Embora ainda não se saiba ao certo o que causou a falha do sistema de resfriamento da Soyuz MS-22 e o subsequente vazamento de refrigerante na semana passada, os cientistas já descobriram que a chuva de meteoros Geminid não estava envolvida.

Fonte da imagem: Roscosmos

De acordo com o portal Space.com, embora o incidente e a liberação do líquido tenham acontecido no pico da passagem do fluxo anual de Geminídeos perto da Terra, a NASA e a Roscosmos chegaram à conclusão de que não havia conexão com o incidente. Segundo a NASA, equipes de cientistas em Houston e Moscou confirmaram que a chuva de meteoros estava indo em uma direção ligeiramente diferente. A NASA ajudou Roscosmos na investigação – as agências espaciais dos dois países ainda estão cooperando na ISS, apesar da difícil situação da política externa.

Anteriormente, as câmeras do braço robótico do Canadarm2 eram usadas pela NASA para inspecionar a área do vazamento. Descobriu-se que a fonte era um pequeno buraco na pele da Soyuz MS-22, mas a causa do dano ainda não foi estabelecida.

A chuva de meteoros Geminídeos é apenas uma das possíveis causas de danos. Por exemplo, é possível que a falha esteja em um fragmento de detritos espaciais – um fragmento tão pequeno, capaz de abrir um buraco com um diâmetro de 0,8 mm, não pode ser rastreado por meios convencionais de observação, especialmente da Terra. O lado russo também chegou a conclusões semelhantes.

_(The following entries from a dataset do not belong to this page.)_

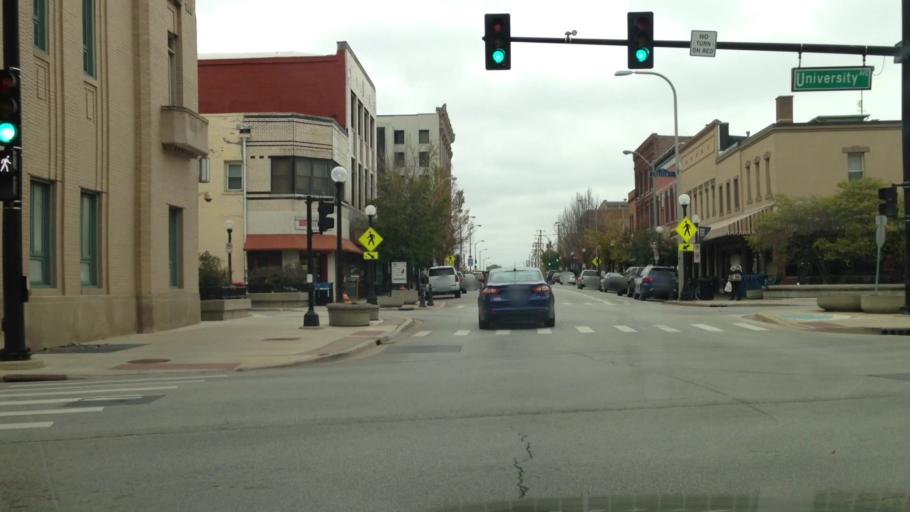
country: US
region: Illinois
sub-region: Champaign County
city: Champaign
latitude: 40.1163
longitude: -88.2427
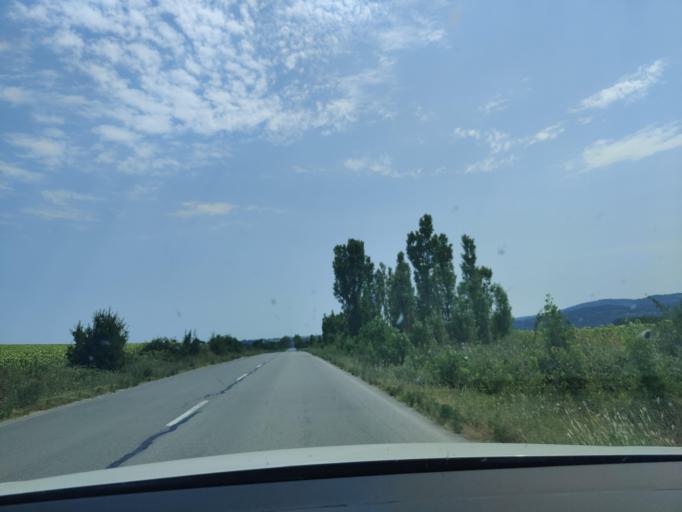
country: BG
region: Vidin
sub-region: Obshtina Ruzhintsi
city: Ruzhintsi
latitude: 43.5710
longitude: 22.8910
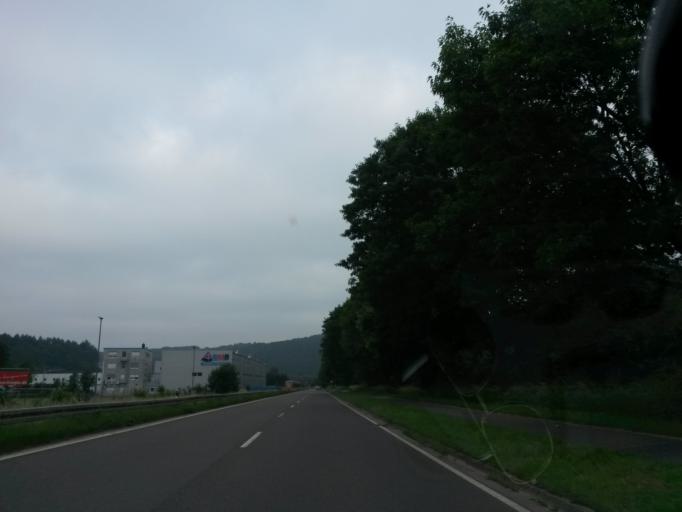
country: DE
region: North Rhine-Westphalia
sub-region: Regierungsbezirk Koln
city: Engelskirchen
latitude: 50.9748
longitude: 7.3589
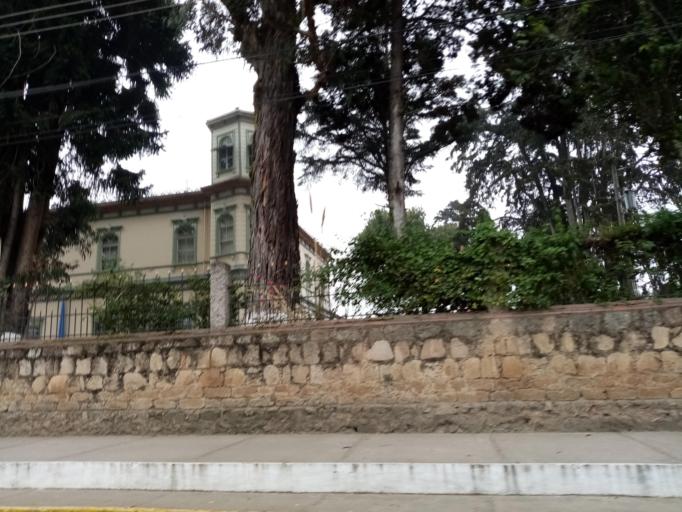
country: GT
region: Quetzaltenango
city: Quetzaltenango
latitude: 14.8449
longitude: -91.5172
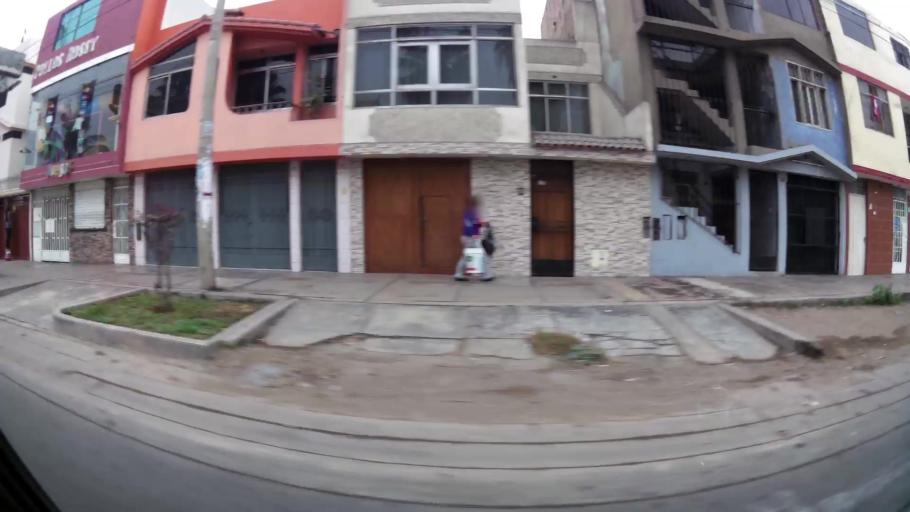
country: PE
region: Lima
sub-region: Lima
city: Independencia
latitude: -11.9677
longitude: -77.0712
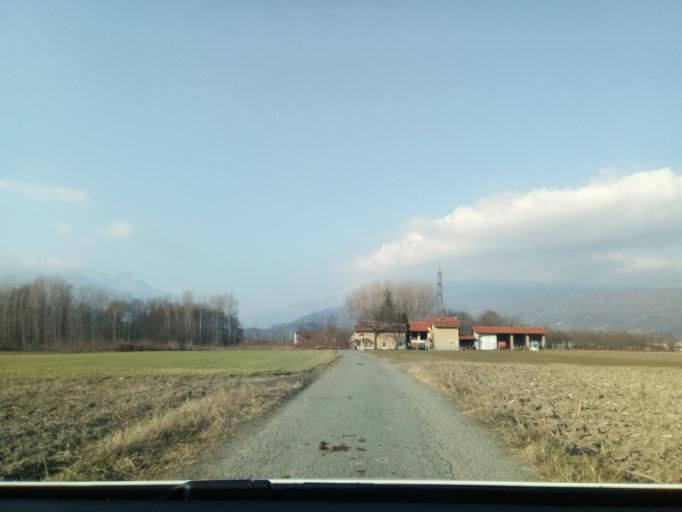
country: IT
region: Piedmont
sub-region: Provincia di Torino
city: Bollengo
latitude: 45.4578
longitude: 7.9207
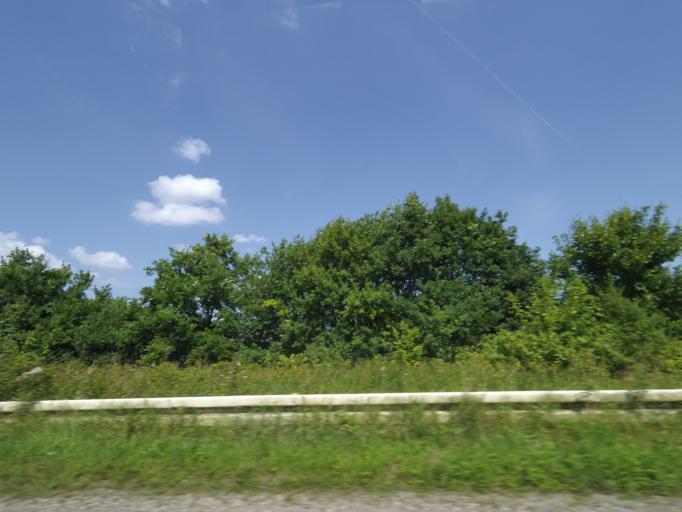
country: DK
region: South Denmark
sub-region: Assens Kommune
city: Arup
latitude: 55.4086
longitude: 10.0547
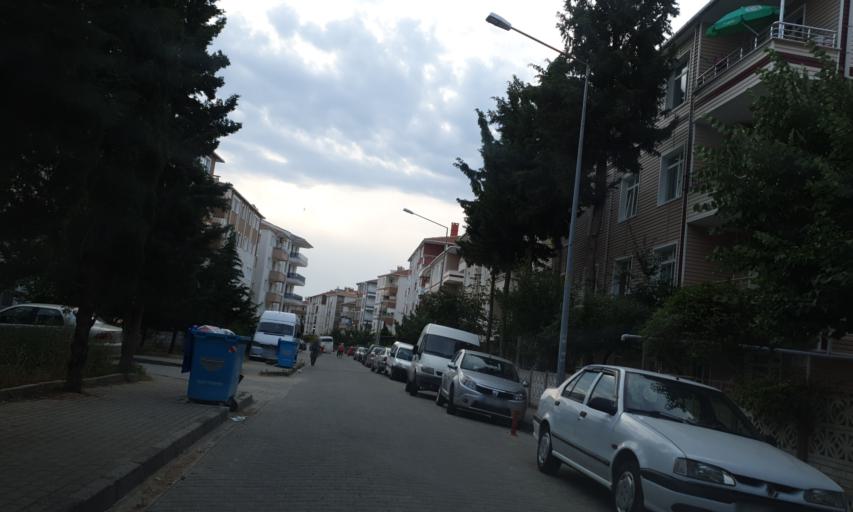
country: TR
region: Kirklareli
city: Luleburgaz
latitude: 41.4045
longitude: 27.3655
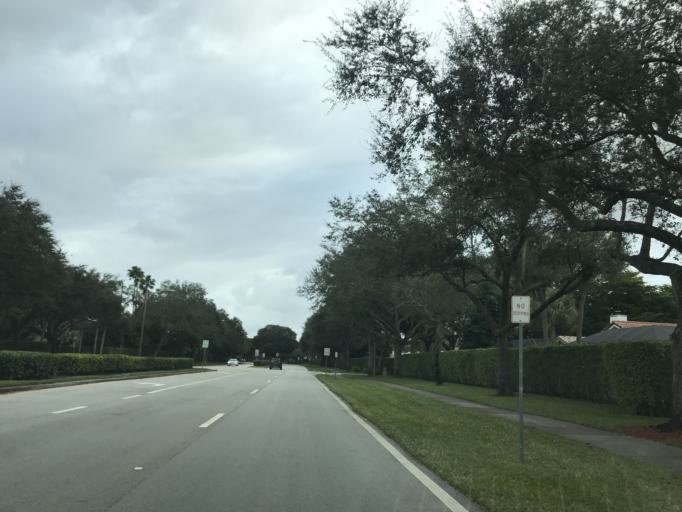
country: US
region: Florida
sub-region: Broward County
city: Parkland
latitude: 26.2988
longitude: -80.2437
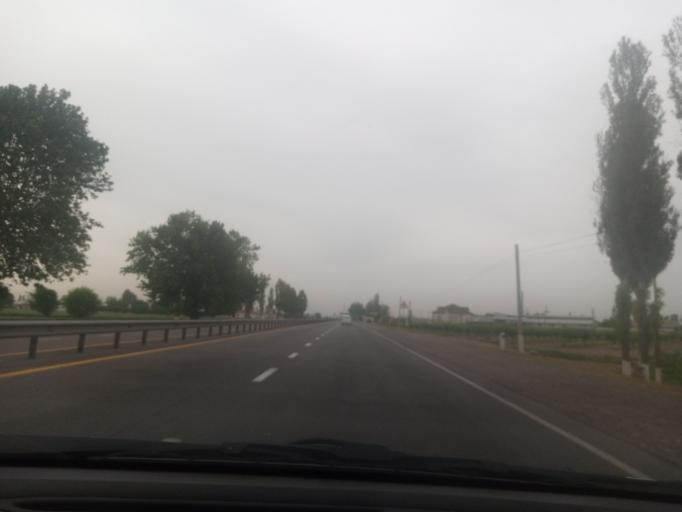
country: UZ
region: Toshkent Shahri
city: Bektemir
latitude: 41.1392
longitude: 69.4335
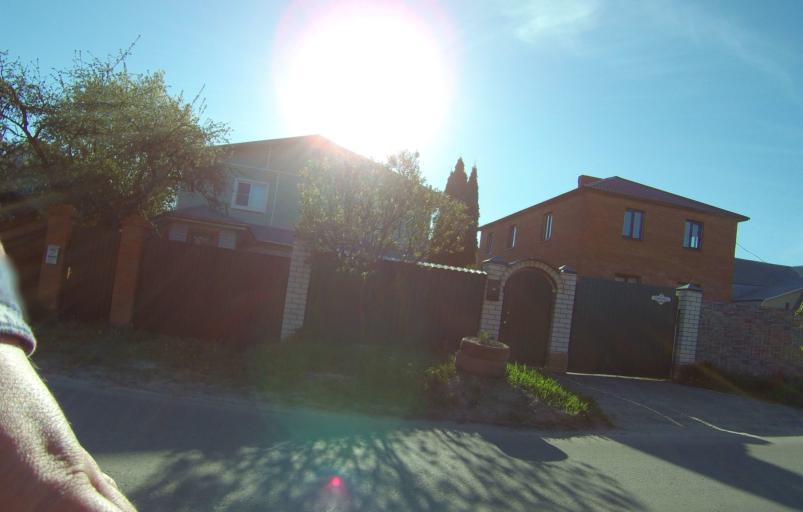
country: RU
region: Moskovskaya
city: Ramenskoye
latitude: 55.5473
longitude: 38.1961
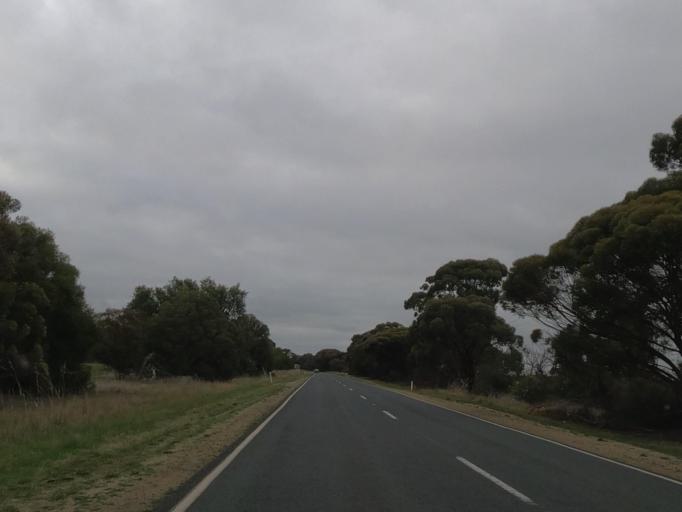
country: AU
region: Victoria
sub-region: Greater Bendigo
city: Long Gully
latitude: -36.3676
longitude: 143.9758
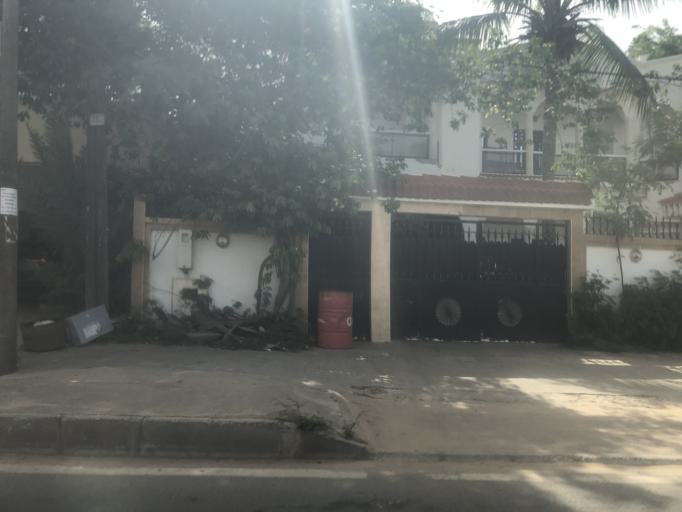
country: SN
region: Dakar
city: Mermoz Boabab
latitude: 14.7394
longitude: -17.5102
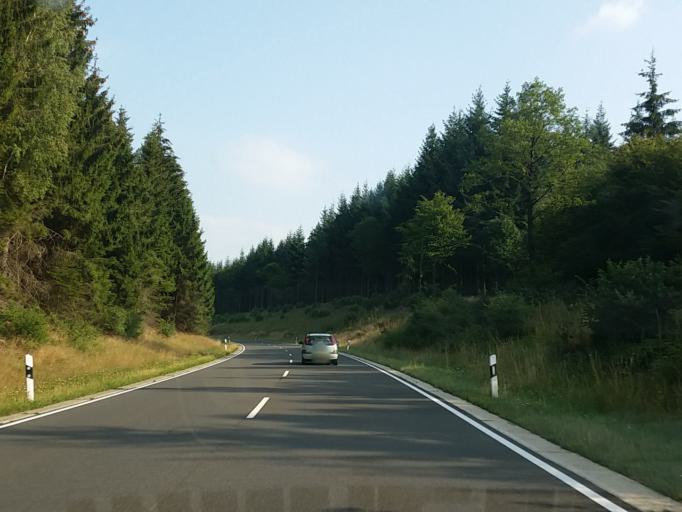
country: DE
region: Rheinland-Pfalz
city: Reinsfeld
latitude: 49.6984
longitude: 6.8531
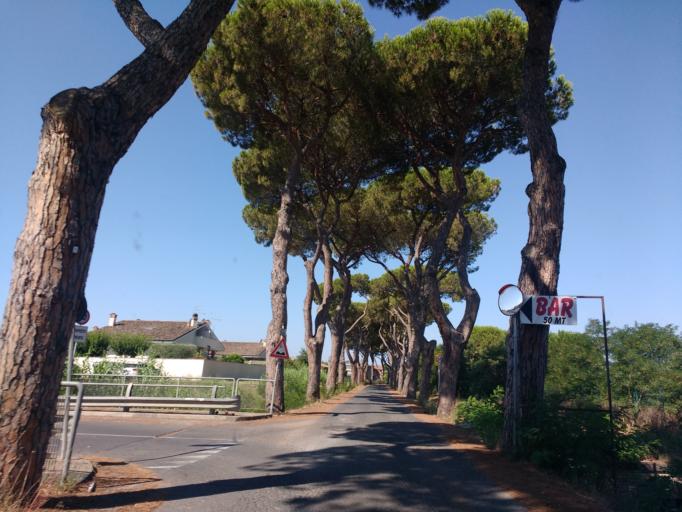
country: IT
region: Latium
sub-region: Citta metropolitana di Roma Capitale
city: Acilia-Castel Fusano-Ostia Antica
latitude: 41.7529
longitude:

Como parte da investigação em andamento, a capacidade de voo da Soyuz MS-22 ainda não foi avaliada. Em particular, a Roskosmos deve preparar uma previsão de quanto o ar da nave vai esquentar quando ela retornar à Terra e se a temperatura será aceitável para levar os cosmonautas ao planeta. Anteriormente, representantes da Roskosmos afirmaram que uma decisão seria tomada até o final do próximo mês.

Se a Roscosmos decidir que é muito arriscado enviar cosmonautas para casa em uma nave com defeito, a agência pretende organizar rapidamente o voo de outra Soyuz. Em seguida, o navio decolará do Cosmódromo de Baikonur, no Cazaquistão, em meados de março. Antes disso, algumas semanas antes, possivelmente no final de fevereiro, uma nave danificada retornaria à Terra, mas sem tripulação.